Nine development teams have applied to develop at least 800 apartments or condominiums and mixed-use space at Alameda Point, the former Navy base on San Francisco Bay. Officials have already begun trimming the list of nine developers.

Four of those teams also are vying to develop one or more commercial projects on an 82-acre parcel on the former base that has been largely vacant since 1997. The commercial project could possibly include a premium retailer that could generate large amounts of sales tax revenue for the city or a corporate build-to-suit project that would add jobs.

The applications are the latest step in island-bound Alameda’s long effort to redevelop the site, which covers about one-third of the island that connects to the rest of the East Bay via three bridges and a tunnel. Previous efforts ran into a buzz-saw of public opposition, some of it driven by fears that additional development would paralyze traffic to and from Alameda.

It also was complicated by a four-decades-old law on the city’s books that bans new multifamily development on the island. SunCal Cos. had proposed building more than 4,000 residential units on Alameda Point and tried to overturn the multifamily ordinance, but failed at the ballot box and dropped the project in 2010.

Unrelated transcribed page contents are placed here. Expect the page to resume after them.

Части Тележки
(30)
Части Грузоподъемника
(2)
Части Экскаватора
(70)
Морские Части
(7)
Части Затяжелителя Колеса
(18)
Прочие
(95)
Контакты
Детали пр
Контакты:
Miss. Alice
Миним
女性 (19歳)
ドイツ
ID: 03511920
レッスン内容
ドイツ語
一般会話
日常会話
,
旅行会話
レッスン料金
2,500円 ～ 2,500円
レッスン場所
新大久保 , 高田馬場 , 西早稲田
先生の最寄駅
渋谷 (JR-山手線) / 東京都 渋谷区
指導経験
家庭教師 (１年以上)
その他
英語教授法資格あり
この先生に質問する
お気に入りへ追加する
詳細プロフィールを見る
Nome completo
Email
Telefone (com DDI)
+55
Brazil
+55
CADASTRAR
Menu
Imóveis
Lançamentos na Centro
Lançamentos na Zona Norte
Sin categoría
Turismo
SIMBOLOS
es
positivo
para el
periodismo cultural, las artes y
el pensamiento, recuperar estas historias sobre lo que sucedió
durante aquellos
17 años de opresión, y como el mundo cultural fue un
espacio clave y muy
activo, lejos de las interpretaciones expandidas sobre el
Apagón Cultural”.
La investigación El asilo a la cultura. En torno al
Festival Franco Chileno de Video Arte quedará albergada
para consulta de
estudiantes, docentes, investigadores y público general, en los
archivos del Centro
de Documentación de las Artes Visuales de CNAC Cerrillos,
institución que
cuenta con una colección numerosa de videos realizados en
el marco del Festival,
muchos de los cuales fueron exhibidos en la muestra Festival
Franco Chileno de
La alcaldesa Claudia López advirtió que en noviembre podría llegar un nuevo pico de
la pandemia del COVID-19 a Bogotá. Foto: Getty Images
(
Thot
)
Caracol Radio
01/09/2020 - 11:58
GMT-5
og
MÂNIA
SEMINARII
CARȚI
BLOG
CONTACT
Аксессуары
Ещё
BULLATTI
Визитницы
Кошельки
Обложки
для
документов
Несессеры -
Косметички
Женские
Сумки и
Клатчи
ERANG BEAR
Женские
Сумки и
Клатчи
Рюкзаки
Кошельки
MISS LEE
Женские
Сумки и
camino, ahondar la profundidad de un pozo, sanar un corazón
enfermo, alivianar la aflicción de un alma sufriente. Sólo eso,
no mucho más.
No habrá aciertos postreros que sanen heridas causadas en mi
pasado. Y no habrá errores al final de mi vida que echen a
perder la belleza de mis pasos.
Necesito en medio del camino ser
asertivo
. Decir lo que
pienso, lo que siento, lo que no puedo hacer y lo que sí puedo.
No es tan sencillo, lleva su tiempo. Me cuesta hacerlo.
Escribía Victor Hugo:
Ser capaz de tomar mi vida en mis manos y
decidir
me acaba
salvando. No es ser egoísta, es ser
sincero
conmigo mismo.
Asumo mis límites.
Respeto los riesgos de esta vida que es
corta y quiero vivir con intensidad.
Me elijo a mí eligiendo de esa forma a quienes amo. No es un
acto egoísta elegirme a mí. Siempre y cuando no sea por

The city took over development efforts, planning to use a state law loophole that allows a waiver of the city’s development limits for projects with certain levels of affordable housing for low-income residents. It proposed a more modest 1,425 residential units in all, along with light industry, offices, retail and open space.

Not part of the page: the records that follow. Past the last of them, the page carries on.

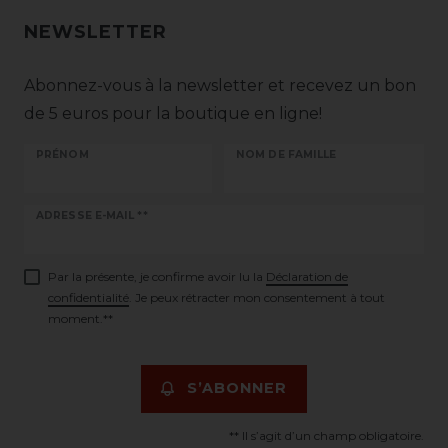
NEWSLETTER
Abonnez-vous à la newsletter et recevez un bon
de 5 euros pour la boutique en ligne!
PRÉNOM
NOM DE FAMILLE
Ceres::Template.newsletterHoneypotLabel
ADRESSE E-MAIL **
Par la présente, je confirme avoir lu la
Déclaration de
confidentialité
. Je peux rétracter mon consentement à tout
moment.**
S’ABONNER
** Il s’agit d’un champ obligatoire.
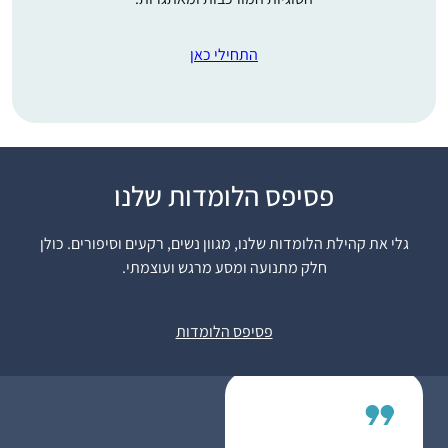
התחילי כאן
התחלתי מעט לפני
פסיפס הלומדות שלנו
תחילת הסבב הנוכחי. אני
נהנית מהאתגר של
גלי את קהילת הלומדות שלנו, מגוון נשים, רקעים וסיפורים. כולן
להמשיך להתמיד,
חלק מתנועה ומסע מרגש ועוצמתי.
מרגעים של "אהה, מפה
אילת-חן ודלר
זה הגיע!” ומהאתגר
לוד, ישראל
פסיפס הלומדות
האינטלקטואלי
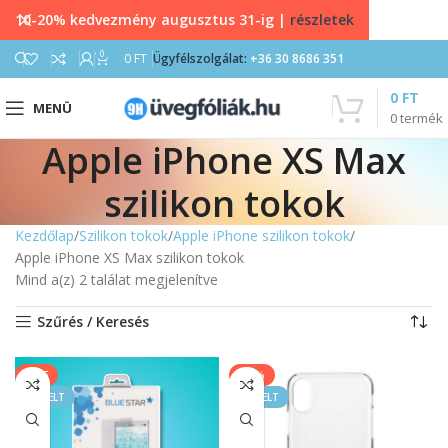
10-20% kedvezmény augusztus 31-ig |
részletek
0
0
FT
Ügyfélszolgálat:
+36 30 8686 351
0
FT
MENÜ
0
termék
Apple iPhone XS Max
szilikon tokok
Kezdőlap
Szilikon tokok
Apple iPhone szilikon tokok
Apple iPhone XS Max szilikon tokok
Mind a(z) 2 találat megjelenítve
Szűrés / Keresés
SALE
-11%
KIEMELT
KIEMELT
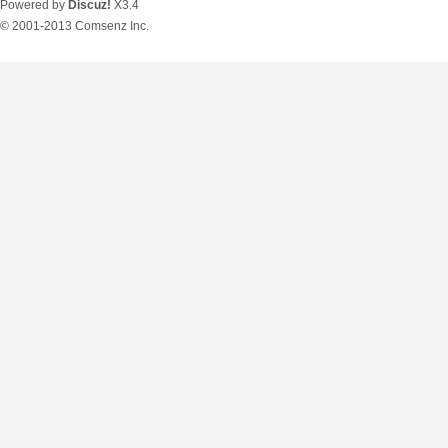
Powered by
Discuz!
X3.4
© 2001-2013
Comsenz Inc.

The city in May issued two requests for qualifications from developers for two parcels at Alameda Point. Nine responded by last month’s deadline, and the Business Times obtained their names:

  • Alameda Point Partners, a venture by Thompson Dorfman Partners, SRM Ernst Development Partners and Madison Marquette
  • Brookfield Homes
  • Catellus, which already has converted the former Alameda Fleet Industrial Supply Center into the Alameda Landing development
  • Mission Bay Development Group
  • Rising Realty Partners with Summit Land Partners
  • Tim Lewis Communities, which is working on 309 apartments near the Alameda waterfront
  • Trumark Cos.
  • Williams & Dame Development with Zelman Development Co. and Langley Investment Properties

Four of those applicants also submitted for the commercial site: Catellus, CIM, Mission Bay and Trumark.

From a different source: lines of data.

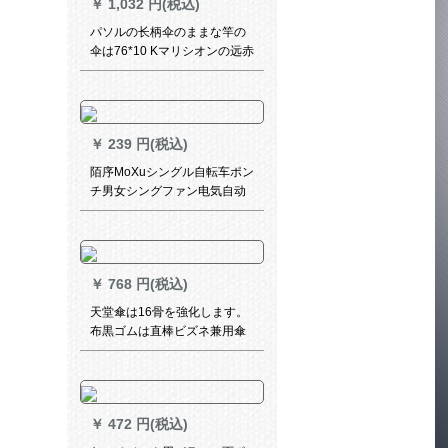
￥
1,032 円(税込)
パソルの长柄伞のままな竿の
伞は76*10 Kマリシオンの远赤
外线の伞を増加させます。
￥
239 円(税込)
陌序MoXuシングル自転车ポン
チ男女シングファン电気自动
车自転车ラインコの大きな帽
子のひさ3 XL DR 711枚が赤
いです。
￥
768 円(税込)
天堂傘は16骨を強化します。
布黒ゴムは直棒ビズネ兼用傘
です。
￥
472 円(税込)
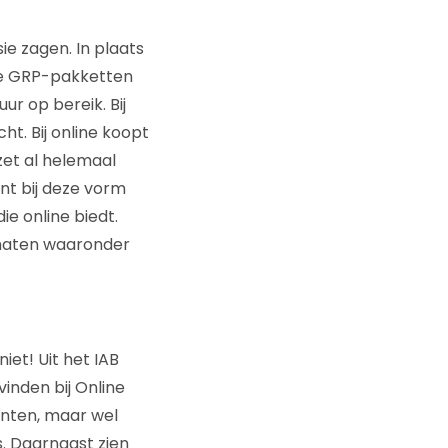
ie zagen. In plaats
re GRP-pakketten
r op bereik. Bij
. Bij online koopt
zet al helemaal
nt bij deze vorm
e online biedt.
rmaten waaronder
et! Uit het IAB
vinden bij Online
enten, maar wel
. Daarnaast zien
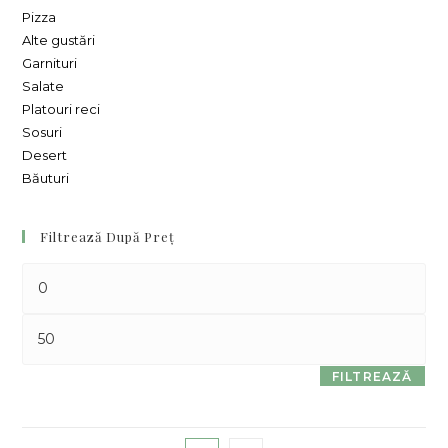
Pizza
Alte gustări
Garnituri
Salate
Platouri reci
Sosuri
Desert
Băuturi
Filtrează După Preț
FILTREAZĂ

Details of the proposals were not disclosed. Jennifer Ott, Alameda’s chief operating officer for Alameda Point, said staff members have begun reviewing the proposals and winnowing them to a list of finalists.

At least one team with its eyes on the residential site already has been cut from the mix. Tim Lewis Communities was informed that it is not a finalist for Alameda Point, said Jessica Grossman, a project manager in land acquisition with the firm.

Representatives at Catellus, CIM, Brookfield and Rising Realty Partners declined to comment, while those at the other teams did not immediately respond to calls and emails.

Officials expect to disclose some details by September and to recommend one or more development teams to Alameda’s city council by November for detailed negotiations, Ott said.